QUESTIONS ON THE MATERIAL -
**1.** According to the BPH surgery excerpt, what was the most frequent postoperative complication?
**2.** List every factor that the BPH surgery excerpt's conclusion names as influencing postoperative outcomes and complications.

2. Financial constraints limited the ability to investigate additional factors that may play a role in predicting postoperative outcomes, such as urodynamic studies, flow studies, or post-void residual volume measurements.
3. Intraoperative findings and events may serve as more significant predictors of postoperative complications than the preoperative parameters examined in this study, suggesting potential areas for future research.
Conclusion
The majority of BPH patients who underwent surgical intervention, particularly transurethral resection of the prostate (TURP), were older, with severe symptoms, and had previously undergone medical treatment. The most frequent postoperative complication was urethral stricture. Factors such as age, IPSS, predominant symptoms, prostate size, and medical treatment, indication for surgery, and type of surgery were found to influence postoperative outcomes and complications [7,23].

DATA PROVIDED -
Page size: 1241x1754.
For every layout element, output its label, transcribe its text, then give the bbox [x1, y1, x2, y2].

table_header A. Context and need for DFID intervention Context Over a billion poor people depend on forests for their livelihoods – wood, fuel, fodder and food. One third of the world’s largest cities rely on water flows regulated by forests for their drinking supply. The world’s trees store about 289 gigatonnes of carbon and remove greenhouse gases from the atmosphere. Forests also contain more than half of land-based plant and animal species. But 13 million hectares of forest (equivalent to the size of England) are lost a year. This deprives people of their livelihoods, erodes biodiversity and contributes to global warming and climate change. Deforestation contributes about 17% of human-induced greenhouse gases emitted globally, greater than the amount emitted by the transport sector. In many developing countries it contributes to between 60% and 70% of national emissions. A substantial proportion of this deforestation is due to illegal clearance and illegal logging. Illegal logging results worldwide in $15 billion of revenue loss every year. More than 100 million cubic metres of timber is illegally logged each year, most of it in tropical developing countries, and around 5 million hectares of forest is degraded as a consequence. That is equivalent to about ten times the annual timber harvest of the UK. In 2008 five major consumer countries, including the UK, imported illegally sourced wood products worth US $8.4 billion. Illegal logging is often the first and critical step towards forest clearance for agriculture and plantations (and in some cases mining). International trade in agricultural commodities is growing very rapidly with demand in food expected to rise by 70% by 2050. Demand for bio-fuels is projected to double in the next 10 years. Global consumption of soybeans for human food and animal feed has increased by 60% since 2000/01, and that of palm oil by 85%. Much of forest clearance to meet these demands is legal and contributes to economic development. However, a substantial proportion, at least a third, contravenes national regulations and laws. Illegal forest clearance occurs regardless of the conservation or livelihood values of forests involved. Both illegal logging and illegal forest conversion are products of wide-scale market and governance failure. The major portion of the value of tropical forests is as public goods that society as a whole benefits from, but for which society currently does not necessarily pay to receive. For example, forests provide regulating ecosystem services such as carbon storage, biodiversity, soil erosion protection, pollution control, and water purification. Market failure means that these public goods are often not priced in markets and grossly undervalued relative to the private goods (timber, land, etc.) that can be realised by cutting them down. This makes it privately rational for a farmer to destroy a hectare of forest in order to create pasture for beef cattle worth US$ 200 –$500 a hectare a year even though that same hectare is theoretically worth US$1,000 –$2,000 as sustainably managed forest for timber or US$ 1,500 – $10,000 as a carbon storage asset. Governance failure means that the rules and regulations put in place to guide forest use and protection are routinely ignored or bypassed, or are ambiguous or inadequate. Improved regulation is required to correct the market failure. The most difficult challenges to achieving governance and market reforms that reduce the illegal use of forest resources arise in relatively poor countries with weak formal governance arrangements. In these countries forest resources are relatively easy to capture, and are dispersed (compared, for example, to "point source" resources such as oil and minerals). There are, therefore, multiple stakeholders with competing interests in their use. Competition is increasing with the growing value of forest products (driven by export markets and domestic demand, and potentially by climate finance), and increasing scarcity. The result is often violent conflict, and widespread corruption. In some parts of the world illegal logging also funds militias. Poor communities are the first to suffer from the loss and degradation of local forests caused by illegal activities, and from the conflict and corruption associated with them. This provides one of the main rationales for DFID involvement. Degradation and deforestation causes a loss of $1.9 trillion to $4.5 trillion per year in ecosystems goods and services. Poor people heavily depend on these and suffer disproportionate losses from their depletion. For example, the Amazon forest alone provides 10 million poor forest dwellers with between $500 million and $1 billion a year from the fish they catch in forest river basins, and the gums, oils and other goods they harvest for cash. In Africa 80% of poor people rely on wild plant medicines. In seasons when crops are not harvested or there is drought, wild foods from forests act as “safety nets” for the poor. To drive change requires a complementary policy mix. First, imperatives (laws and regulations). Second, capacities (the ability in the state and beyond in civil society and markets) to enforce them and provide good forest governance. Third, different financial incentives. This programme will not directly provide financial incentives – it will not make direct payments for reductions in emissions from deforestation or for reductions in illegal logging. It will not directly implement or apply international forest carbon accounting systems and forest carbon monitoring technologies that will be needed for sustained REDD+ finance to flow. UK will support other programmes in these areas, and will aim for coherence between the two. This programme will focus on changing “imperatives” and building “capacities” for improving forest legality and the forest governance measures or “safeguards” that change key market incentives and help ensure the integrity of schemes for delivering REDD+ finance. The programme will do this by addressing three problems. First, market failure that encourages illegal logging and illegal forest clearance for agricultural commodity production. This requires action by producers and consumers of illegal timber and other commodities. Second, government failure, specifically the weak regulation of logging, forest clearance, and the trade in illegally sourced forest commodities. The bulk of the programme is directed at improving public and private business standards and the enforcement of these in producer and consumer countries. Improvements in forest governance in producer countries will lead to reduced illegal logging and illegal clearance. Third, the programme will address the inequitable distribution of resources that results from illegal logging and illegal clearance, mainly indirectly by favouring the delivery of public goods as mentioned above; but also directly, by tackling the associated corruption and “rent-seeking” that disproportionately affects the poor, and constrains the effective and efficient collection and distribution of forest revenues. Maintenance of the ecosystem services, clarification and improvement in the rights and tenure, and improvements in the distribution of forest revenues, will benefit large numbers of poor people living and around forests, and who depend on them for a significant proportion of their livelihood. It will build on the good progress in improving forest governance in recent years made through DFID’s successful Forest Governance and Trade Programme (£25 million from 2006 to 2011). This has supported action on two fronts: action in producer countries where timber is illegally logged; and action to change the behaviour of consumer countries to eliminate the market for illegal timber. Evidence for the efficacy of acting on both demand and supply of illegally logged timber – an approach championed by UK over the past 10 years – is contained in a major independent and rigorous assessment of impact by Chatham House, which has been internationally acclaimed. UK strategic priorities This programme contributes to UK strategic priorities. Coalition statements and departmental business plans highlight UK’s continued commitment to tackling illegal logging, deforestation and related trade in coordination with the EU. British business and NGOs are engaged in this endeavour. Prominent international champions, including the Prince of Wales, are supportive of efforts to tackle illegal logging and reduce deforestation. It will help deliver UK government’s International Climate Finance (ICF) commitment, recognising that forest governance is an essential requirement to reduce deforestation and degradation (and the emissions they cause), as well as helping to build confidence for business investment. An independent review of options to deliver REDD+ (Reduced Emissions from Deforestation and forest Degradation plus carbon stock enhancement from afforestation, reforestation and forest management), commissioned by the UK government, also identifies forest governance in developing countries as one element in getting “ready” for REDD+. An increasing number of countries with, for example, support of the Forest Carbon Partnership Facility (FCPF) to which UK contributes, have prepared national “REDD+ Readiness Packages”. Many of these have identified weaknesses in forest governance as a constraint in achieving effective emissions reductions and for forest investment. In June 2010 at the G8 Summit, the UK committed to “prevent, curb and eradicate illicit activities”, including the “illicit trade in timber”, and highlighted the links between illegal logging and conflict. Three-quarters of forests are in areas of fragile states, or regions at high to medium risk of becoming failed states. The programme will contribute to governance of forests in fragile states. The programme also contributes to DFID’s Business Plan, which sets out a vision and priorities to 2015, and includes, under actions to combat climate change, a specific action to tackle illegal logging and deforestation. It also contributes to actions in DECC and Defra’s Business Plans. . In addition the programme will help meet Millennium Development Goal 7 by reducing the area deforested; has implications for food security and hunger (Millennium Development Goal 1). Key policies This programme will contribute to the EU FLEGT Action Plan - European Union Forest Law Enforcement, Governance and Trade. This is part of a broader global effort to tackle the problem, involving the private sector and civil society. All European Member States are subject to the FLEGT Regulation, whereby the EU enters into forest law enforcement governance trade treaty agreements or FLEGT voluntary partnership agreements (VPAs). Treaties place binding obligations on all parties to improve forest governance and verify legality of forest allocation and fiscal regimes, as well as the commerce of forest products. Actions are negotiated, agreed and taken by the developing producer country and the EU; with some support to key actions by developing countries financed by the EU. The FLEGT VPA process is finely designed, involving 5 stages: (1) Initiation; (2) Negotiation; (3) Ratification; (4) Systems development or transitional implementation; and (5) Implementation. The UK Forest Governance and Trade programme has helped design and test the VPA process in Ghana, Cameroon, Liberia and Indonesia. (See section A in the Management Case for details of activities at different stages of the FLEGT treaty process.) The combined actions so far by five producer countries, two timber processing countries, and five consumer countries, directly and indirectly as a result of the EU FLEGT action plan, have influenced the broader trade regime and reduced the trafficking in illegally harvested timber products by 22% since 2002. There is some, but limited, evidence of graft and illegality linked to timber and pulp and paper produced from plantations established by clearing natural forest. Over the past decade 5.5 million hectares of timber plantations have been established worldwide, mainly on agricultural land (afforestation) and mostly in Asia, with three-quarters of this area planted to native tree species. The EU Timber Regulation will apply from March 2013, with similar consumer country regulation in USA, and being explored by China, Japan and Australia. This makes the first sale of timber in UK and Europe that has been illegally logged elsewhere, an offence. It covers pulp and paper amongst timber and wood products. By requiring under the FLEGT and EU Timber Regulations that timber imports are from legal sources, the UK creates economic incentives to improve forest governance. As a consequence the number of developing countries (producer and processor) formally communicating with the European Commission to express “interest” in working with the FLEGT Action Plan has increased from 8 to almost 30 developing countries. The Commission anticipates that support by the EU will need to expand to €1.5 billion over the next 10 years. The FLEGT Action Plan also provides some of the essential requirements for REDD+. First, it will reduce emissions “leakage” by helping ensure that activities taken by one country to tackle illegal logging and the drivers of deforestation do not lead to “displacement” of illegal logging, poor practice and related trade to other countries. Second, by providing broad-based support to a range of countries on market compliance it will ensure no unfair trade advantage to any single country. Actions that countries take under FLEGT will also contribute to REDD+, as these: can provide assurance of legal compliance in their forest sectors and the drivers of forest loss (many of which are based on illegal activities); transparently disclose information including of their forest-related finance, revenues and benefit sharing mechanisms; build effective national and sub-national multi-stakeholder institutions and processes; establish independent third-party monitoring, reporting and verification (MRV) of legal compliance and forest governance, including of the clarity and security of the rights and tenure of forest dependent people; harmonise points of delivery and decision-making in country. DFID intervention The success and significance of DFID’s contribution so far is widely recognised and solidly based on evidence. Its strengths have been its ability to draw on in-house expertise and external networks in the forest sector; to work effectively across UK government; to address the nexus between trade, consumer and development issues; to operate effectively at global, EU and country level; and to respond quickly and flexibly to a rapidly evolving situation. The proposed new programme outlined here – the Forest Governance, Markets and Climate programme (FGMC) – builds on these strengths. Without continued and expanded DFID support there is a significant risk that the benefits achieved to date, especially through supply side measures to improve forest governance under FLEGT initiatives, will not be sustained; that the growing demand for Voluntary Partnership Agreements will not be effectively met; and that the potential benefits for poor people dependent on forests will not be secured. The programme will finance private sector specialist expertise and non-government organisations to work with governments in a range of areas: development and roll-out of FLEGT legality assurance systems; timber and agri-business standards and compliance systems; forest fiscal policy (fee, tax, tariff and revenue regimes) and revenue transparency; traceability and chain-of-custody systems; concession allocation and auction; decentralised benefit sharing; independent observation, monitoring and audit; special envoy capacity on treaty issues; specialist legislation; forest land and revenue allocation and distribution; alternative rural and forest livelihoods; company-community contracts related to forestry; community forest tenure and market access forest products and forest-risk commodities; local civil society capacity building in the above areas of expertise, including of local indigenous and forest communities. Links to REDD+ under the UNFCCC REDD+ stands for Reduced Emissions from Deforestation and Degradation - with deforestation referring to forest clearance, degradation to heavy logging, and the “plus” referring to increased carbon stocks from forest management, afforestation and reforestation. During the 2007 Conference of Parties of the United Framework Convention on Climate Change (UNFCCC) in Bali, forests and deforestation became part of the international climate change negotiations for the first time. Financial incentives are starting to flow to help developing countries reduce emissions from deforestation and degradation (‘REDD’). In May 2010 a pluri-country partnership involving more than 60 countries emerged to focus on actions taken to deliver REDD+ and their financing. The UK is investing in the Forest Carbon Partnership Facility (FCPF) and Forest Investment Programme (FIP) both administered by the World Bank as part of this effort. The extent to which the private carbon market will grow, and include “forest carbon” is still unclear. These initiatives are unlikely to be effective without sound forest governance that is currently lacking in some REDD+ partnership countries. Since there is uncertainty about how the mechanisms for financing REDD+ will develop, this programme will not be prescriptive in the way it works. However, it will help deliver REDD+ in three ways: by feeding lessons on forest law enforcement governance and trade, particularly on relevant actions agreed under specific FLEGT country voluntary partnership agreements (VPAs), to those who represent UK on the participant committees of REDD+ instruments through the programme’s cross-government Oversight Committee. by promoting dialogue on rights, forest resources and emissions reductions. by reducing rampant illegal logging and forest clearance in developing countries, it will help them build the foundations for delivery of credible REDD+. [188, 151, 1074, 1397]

EXPECTED OUTPUTS -
**1.** Urethral stricture

**2.**
- Age
- IPSS
- Predominant symptoms
- Prostate size
- Medical treatment
- Indication for surgery
- Type of surgery